In their analysis of about 42 million medical claims records from various major insurance players, they discovered that:

 

  • Firstly,  four to six of ten Americans have to employ out-of-network mental healthcare, and the most likely cause is that a lesser number of psychologists and psychiatrists accept insurances.
  • Secondly, for therapists who are in in-network psychological health care, the reimbursements they receive from insurers are significantly less than what primary or specialty care providers get for similar treatments. Example, in 2015, primary medical professionals collected approximately 20% more than mental health professionals did from insurance companies meaning that for every $1 the former got, the latter only had 83 cents.

This common insurance company practice has created an imbalanced system for both mental and physical healthcare and could become the chief reason why psychological therapists wouldn’t accept insurance in the future. And it’s happening as the country is grappling with the rising number of deaths through suicides and overdoses. In fact, the current rates for these two are at their highest in over ten years!

 

Put Teeth To the Law

2008 saw the passing of a landmark mental parity law. Its goal was to make psychiatric health care and abuse treatments more accessible to people by preventing insurers from erecting blockades to therapy services, something they wouldn’t usually do for physical medical care.

For instance, the law prohibits insurance companies from determining payment caps for addiction and depression treatments, restraints that wouldn’t otherwise be present if the said ministrations were for physical maladies such as an injured foot.

In theory, the law would make broader insurance coverages for mental disorders and addictions while lessening the barriers people seeking psychiatric care might encounter.

 

But it seems all of that would have to stay on paper.
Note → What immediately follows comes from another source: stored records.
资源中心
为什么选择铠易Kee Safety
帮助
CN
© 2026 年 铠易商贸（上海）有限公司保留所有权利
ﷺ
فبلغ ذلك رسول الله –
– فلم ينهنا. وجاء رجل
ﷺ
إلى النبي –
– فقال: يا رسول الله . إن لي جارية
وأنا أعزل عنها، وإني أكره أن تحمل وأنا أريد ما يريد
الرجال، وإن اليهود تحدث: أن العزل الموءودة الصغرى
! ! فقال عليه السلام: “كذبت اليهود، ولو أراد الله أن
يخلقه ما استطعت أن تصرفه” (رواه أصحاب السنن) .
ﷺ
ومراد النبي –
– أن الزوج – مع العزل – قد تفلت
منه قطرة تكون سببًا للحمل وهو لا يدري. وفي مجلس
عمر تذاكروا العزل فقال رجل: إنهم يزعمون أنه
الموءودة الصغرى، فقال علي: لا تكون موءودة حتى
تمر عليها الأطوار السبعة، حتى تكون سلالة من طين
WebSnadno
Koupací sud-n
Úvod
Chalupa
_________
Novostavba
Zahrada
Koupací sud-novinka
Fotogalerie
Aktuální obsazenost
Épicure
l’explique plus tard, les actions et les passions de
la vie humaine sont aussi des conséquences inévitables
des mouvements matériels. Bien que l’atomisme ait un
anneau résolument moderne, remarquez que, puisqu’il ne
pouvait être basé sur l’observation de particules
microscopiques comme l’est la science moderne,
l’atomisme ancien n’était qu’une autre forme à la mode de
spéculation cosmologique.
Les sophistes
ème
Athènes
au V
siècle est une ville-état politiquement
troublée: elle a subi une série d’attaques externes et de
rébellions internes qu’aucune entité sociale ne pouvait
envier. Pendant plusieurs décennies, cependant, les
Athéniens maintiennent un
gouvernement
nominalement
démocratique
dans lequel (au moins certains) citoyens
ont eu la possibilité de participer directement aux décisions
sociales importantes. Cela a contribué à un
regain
“I am quite surprised it was this bad,” said a health services company’s former CEO who has worked on parity for a decade now. “I thought we were doing better, but these numbers just proved that insurance companies are still giving mental health little regard after all these years, even after the passing of that landmark law.”

 

 

And The Hurting Shows

 

Source: inquisitr.com

 

Caryl suffers from borderline personality disorder while wrestling addiction issues at the same time. She sees a therapist for both conditions weekly. Before, she had a co-payment of $25 for every session she has with the said professional. But in 2015, however, the latter refused to accept her insurance which upped her therapy payments to $110 for every session.
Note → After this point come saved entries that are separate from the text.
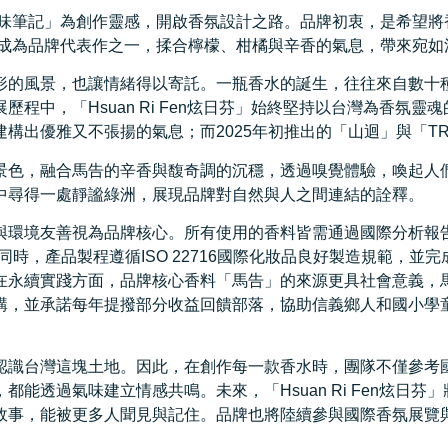
氣味筆記」為創作靈感，開啟香氛設計之路。品牌初衷，是希望
即成為品牌代表作之一，揉合檸檬、柑橘與辛香的氣息，帶來宛
形的風景，也讓情緒得以寄託。一瓶香水的誕生，往往來自數十
程中，「Hsuan Ri Fen炫日芬」始終堅持以台灣為香氛靈
構出優雅又不張揚的氣息；而2025年初推出的「山迴」與「T
景色，融合馬告的辛香與馥奇調的沉穩，透過嗅覺體驗，喚起人們
中尋得一處靜謐綠洲，展現品牌對自然與人之間連結的詮釋。
環境友善視為品牌核心。所有使用的香料皆需通過國際分析報告（
同時，產品製程遵循ISO 22716國際化妝品良好製造規範，
永續實踐方面，品牌核心香料「馬告」的來源更具社會意義，馬告
購，並承諾每年提撥部分收益回饋部落，協助信義鄉人和國小學
認識台灣這塊土地。因此，在創作每一款香水時，團隊不僅參考
能透過氣味建立情感共鳴。未來，「Hsuan Ri Fen炫日
故事，能被更多人聞見與記住。品牌也將陸續參與國際香氛展覽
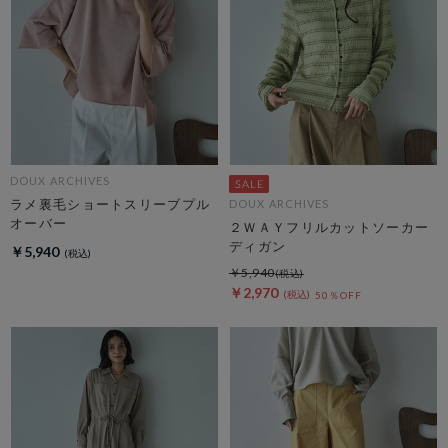
DOUX ARCHIVES
ラメ裏毛ショートスリーブプル
DOUX ARCHIVES
オーバー
２ＷＡＹフリルカットソーカー
ディガン
￥5,940
￥5,940
￥2,970
50％OFF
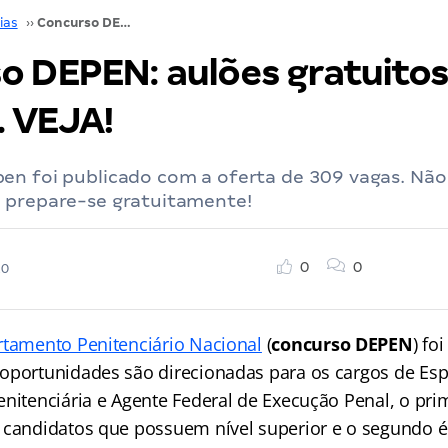
ias
››
Concurso DEPEN: aulões gratuitos desta semana. VEJA!
o DEPEN: aulões gratuitos
 VEJA!
en foi publicado com a oferta de 309 vagas. Não
 prepare-se gratuitamente!
0
0
20
tamento Penitenciário Nacional
(
concurso DEPEN
) fo
oportunidades são direcionadas para os cargos de Espe
enitenciária e Agente Federal de Execução Penal, o pri
 candidatos que possuem nível superior e o segundo é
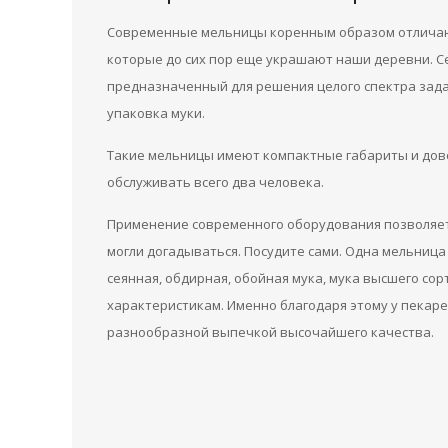
Современные мельницы коренным образом отличаю
которые до сих пор еще украшают наши деревни. С
предназначенный для решения целого спектра задач
упаковка муки.
Такие мельницы имеют компактные габариты и дово
обслуживать всего два человека.
Применение современного оборудования позволяет 
могли догадываться. Посудите сами. Одна мельница
сеянная, обдирная, обойная мука, мука высшего сорт
характеристикам. Именно благодаря этому у пекар
разнообразной выпечкой высочайшего качества.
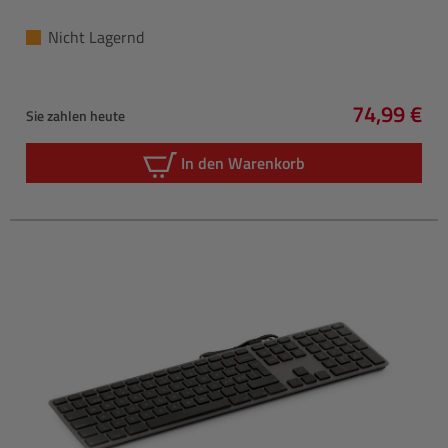
Nicht Lagernd
74,99 €
Sie zahlen heute
Regulärer 
In den Warenkorb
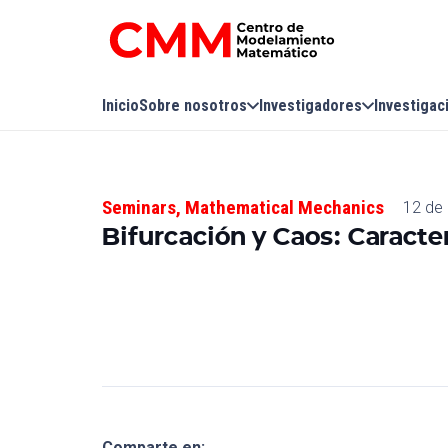
Inicio
Sobre nosotros
Investigadores
Investigac
Seminars
,
Mathematical Mechanics
12 de
Bifurcación y Caos: Caracte
Comparte en:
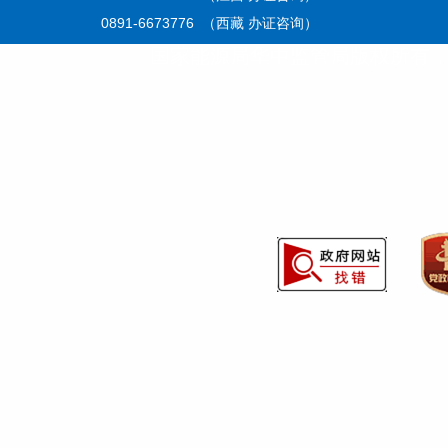
0891-6673776 （西藏 办证咨询）
国家能源局华中监管局版权所有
She called ten other therapists asking them if they’re willing to take insurance from new patients and all flatly said no.

“I make $30,000 annually, so those $110 therapy sessions are like luxury items to me. There were weeks I had to choose groceries over visits to my therapist and for someone (like me) who are struggling with jobs, making friends and living, that’s just so wrong,” she lamented. “It feels like I’m not worthy enough to be helped.”

As what one mental health advocate stressed out: “Two of the main reasons why people don’t seek mental health treatments is the scarcity of the providers and the cost for each session. And this reality is hurting a great number of Americans.”

According to Brad Klontz, PsyD, CFP, “If you’d like help managing financial stress and your family’s financial behaviors, consider talking to an expert.”